+++ Data supplied

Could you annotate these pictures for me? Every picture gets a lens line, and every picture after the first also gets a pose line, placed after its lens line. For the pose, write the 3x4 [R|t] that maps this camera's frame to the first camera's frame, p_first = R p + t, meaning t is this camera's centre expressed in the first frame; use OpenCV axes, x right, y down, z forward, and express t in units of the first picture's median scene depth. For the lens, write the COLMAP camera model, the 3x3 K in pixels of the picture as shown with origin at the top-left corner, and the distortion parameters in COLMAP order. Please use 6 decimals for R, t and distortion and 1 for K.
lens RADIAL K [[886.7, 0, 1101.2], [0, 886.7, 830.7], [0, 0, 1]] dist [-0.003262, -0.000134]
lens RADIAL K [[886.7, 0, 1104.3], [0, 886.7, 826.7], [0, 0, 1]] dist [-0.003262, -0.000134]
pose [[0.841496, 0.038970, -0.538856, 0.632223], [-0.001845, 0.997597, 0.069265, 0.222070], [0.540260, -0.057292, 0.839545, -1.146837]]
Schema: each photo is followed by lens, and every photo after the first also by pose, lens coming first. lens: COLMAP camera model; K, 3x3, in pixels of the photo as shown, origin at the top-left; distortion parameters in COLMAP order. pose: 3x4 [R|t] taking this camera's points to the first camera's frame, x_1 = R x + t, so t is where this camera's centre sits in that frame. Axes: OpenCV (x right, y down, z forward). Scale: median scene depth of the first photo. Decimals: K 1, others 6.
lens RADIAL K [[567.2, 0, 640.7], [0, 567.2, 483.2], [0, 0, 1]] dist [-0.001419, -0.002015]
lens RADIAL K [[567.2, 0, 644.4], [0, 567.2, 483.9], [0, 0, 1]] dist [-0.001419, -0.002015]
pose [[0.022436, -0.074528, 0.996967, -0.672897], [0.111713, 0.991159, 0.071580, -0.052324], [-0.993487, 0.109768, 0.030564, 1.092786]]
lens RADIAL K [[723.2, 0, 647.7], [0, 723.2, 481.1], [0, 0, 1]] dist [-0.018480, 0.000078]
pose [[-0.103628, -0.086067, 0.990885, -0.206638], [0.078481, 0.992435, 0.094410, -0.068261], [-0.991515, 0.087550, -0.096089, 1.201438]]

++++++

#### [What to work on]
How many lines of the items above contain the string "after" with the same capitalization? Reply with the number alone.

#### [Output for this exercise]
2